On the other side, emerging from their own jungle, are those of the liberal elite who still have not reconciled themselves to the fact that they have comprehensively lost the debate on migration. The populist revolt across Europe and the West is symptomatic of the fact that liberals seem incapable of making any case for migration or asylum that seems to have any genuine popular resonance.
This is the problem. Polakow–Suransky is absolutely correct that simply denouncing people as racists and bigots is counter–productive (as Hillary Clinton, the Remain Camp, and dozens of other cases demonstrate). However, actual engagement is not necessarily going to function any better until liberalism can actually start telling its own stories in such a way that can actually convince someone they might be right. If all we have are more debates which give all the momentum and oxygen to the one side able to tell a story (Polakow–Suransky’s far right) then it may do nothing more than to reinforce their narrative in the public consciousness.
What is needed is not dialogue and listening, but a better liberal myth.

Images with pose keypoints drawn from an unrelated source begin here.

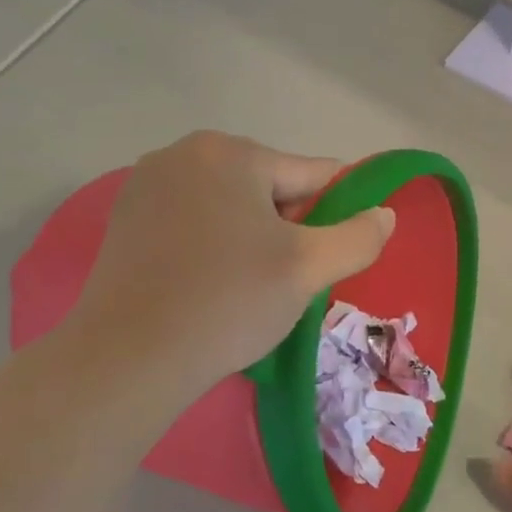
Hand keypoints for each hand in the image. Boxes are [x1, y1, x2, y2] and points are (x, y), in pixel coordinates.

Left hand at [59, 132, 394, 389]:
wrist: (129, 358)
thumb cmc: (227, 302)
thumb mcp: (308, 269)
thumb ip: (358, 236)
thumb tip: (385, 215)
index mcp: (230, 152)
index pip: (312, 174)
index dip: (337, 213)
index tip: (336, 254)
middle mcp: (184, 153)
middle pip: (269, 186)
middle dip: (290, 228)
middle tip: (288, 281)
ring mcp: (147, 185)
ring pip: (231, 206)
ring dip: (254, 238)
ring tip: (250, 289)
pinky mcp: (126, 219)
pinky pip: (194, 222)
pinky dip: (214, 246)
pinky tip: (211, 286)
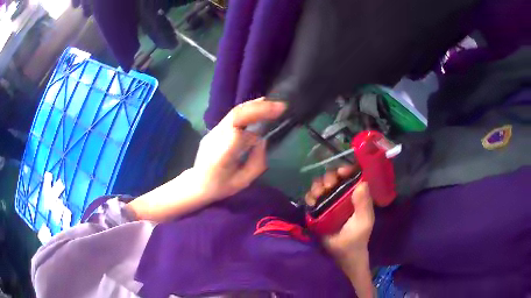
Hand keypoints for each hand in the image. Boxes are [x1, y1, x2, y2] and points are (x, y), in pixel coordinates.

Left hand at [193, 98, 285, 201]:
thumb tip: (262, 141)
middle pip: (236, 116)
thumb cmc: (220, 186)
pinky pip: (232, 116)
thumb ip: (257, 163)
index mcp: (221, 157)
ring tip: (273, 104)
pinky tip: (259, 106)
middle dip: (259, 108)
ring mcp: (213, 132)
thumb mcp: (243, 182)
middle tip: (280, 106)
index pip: (235, 134)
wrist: (196, 183)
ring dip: (254, 106)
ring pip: (234, 113)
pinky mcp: (214, 130)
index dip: (254, 121)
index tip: (276, 116)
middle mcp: (215, 139)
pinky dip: (248, 110)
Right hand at [305, 166, 375, 297]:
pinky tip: (311, 202)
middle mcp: (341, 196)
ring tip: (318, 195)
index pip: (350, 176)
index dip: (345, 170)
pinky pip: (311, 198)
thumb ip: (364, 204)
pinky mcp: (317, 211)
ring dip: (317, 186)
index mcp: (355, 196)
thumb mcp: (364, 221)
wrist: (341, 256)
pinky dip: (309, 196)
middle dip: (329, 178)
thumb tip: (362, 182)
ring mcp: (328, 203)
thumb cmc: (356, 238)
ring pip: (320, 186)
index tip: (340, 172)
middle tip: (327, 186)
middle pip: (333, 178)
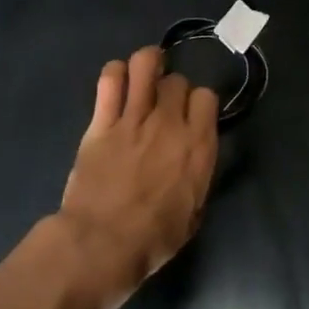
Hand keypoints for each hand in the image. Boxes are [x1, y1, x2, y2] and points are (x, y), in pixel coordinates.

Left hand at [56, 46, 218, 308]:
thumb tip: (194, 160)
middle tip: (162, 105)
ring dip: (148, 63)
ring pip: (146, 64)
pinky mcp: (102, 121)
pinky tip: (117, 82)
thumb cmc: (152, 240)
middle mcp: (170, 123)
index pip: (207, 96)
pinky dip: (115, 73)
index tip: (191, 115)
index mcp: (198, 146)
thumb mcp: (193, 214)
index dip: (199, 103)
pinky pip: (110, 79)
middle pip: (178, 81)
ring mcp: (134, 118)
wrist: (101, 244)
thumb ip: (197, 176)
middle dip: (172, 89)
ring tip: (144, 72)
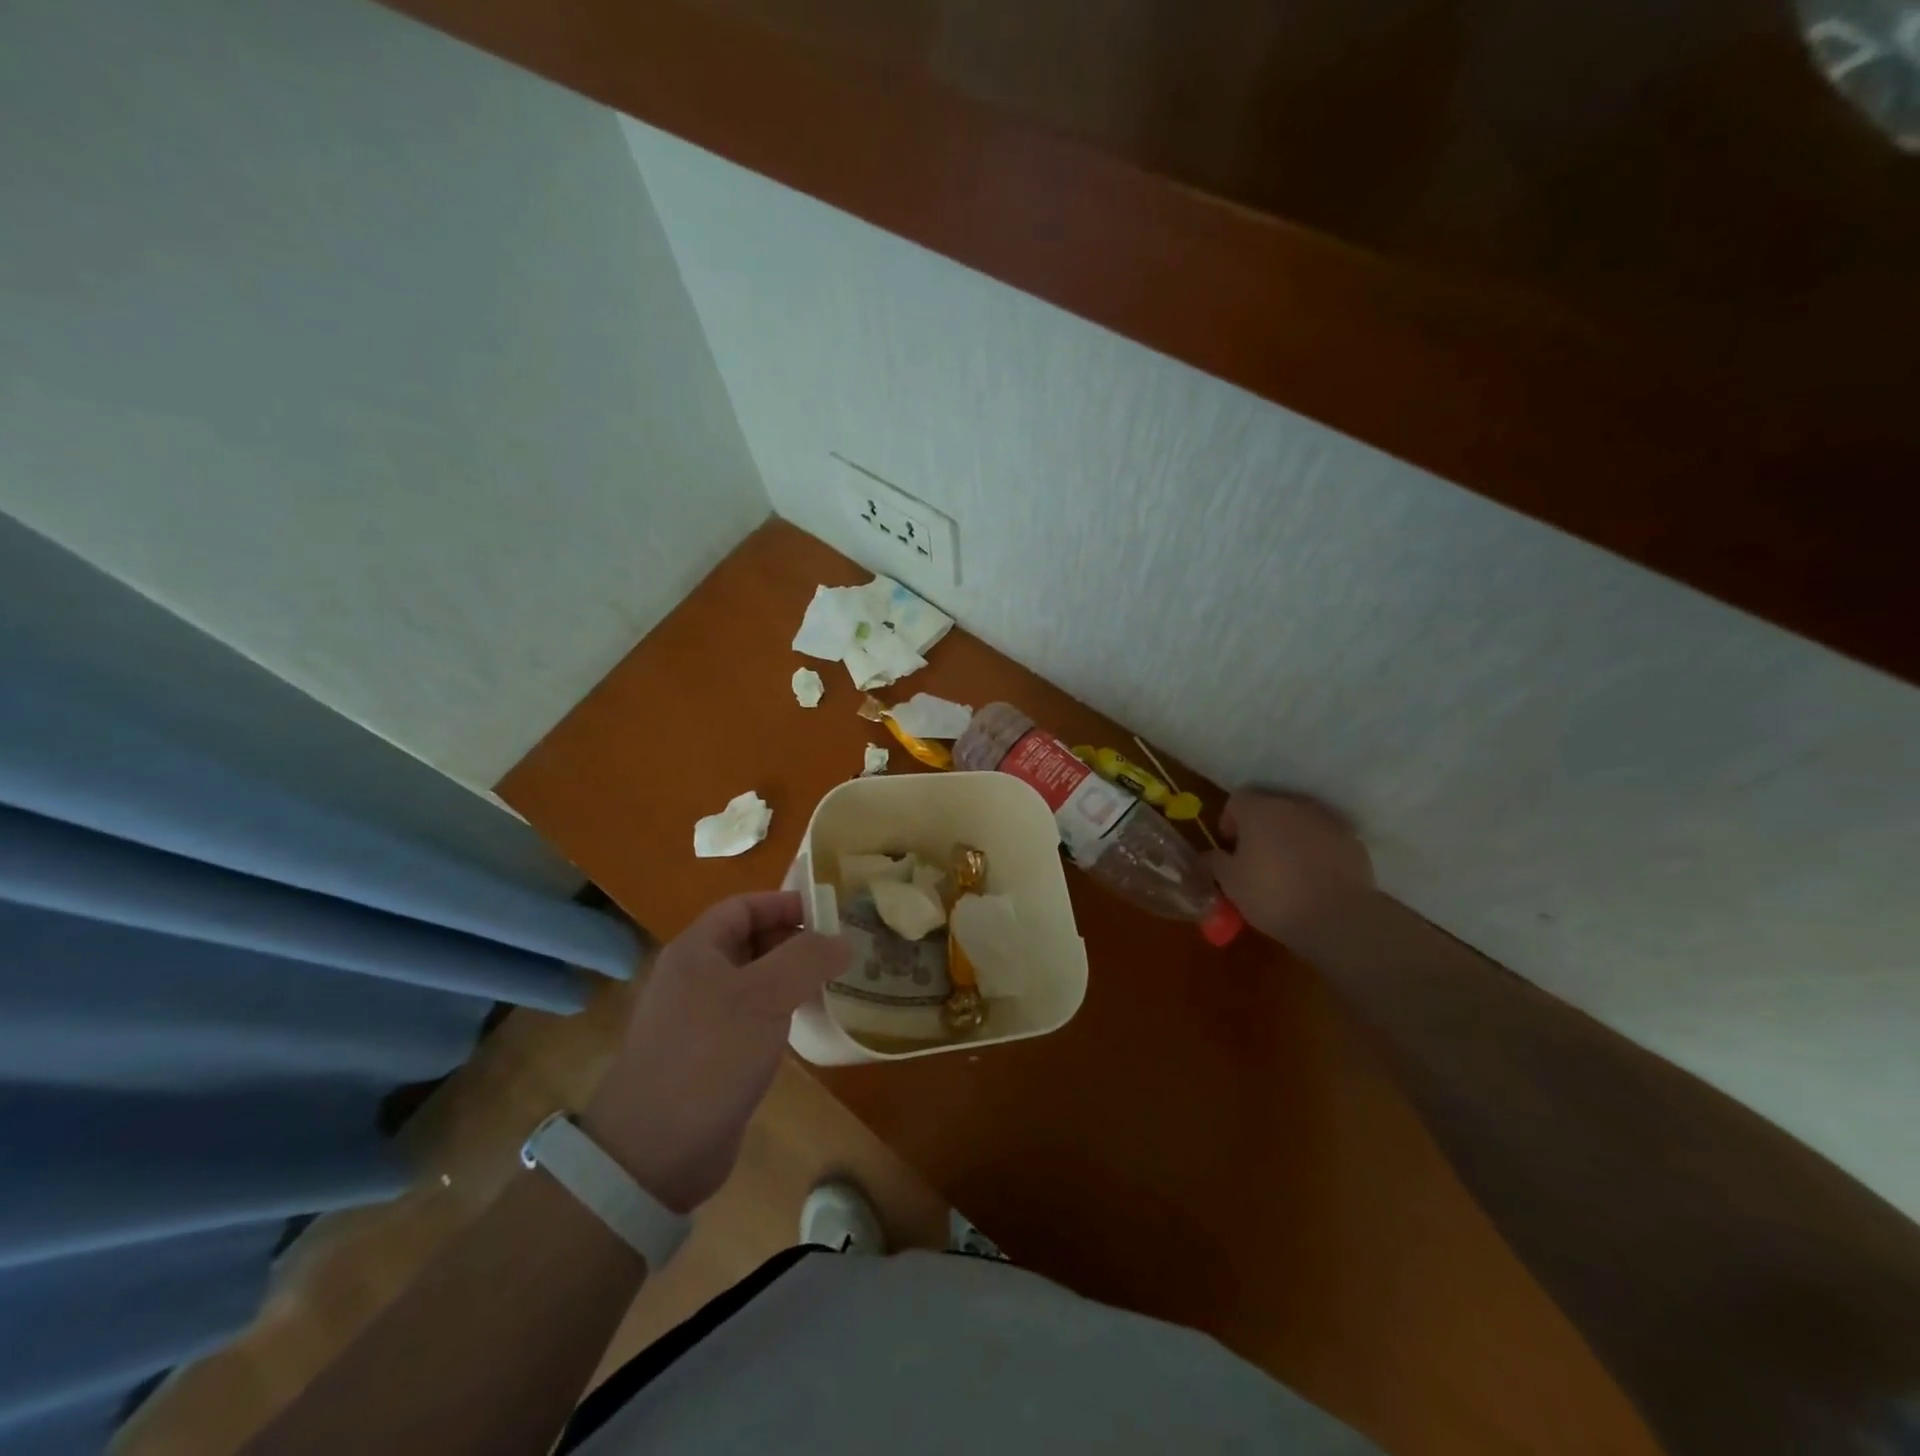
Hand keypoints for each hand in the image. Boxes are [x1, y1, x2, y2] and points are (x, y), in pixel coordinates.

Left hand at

Polakow–Suransky is a little disparaging of “political myths”. He should not be; they are the only possible salvation for his liberal democratic state. The reality is that the West’s politicians have stopped being able to tell their citizens that they are on the path to something better, and that their fears should be allayed for a greater goal. As a result the fears proliferate and the authoritarians have the run of the field. Only by getting people to believe that there is a better future for liberalism can you have a dialogue that has the chance of saving the liberal democratic West. Sadly, what the book reveals through its interviews with people on every side, is that liberals are not currently up to the task.
Go Back to Where You Came From: The backlash against immigration and the fate of Western democracy. Sasha Polakow–Suransky (2017), London: Hurst and Company.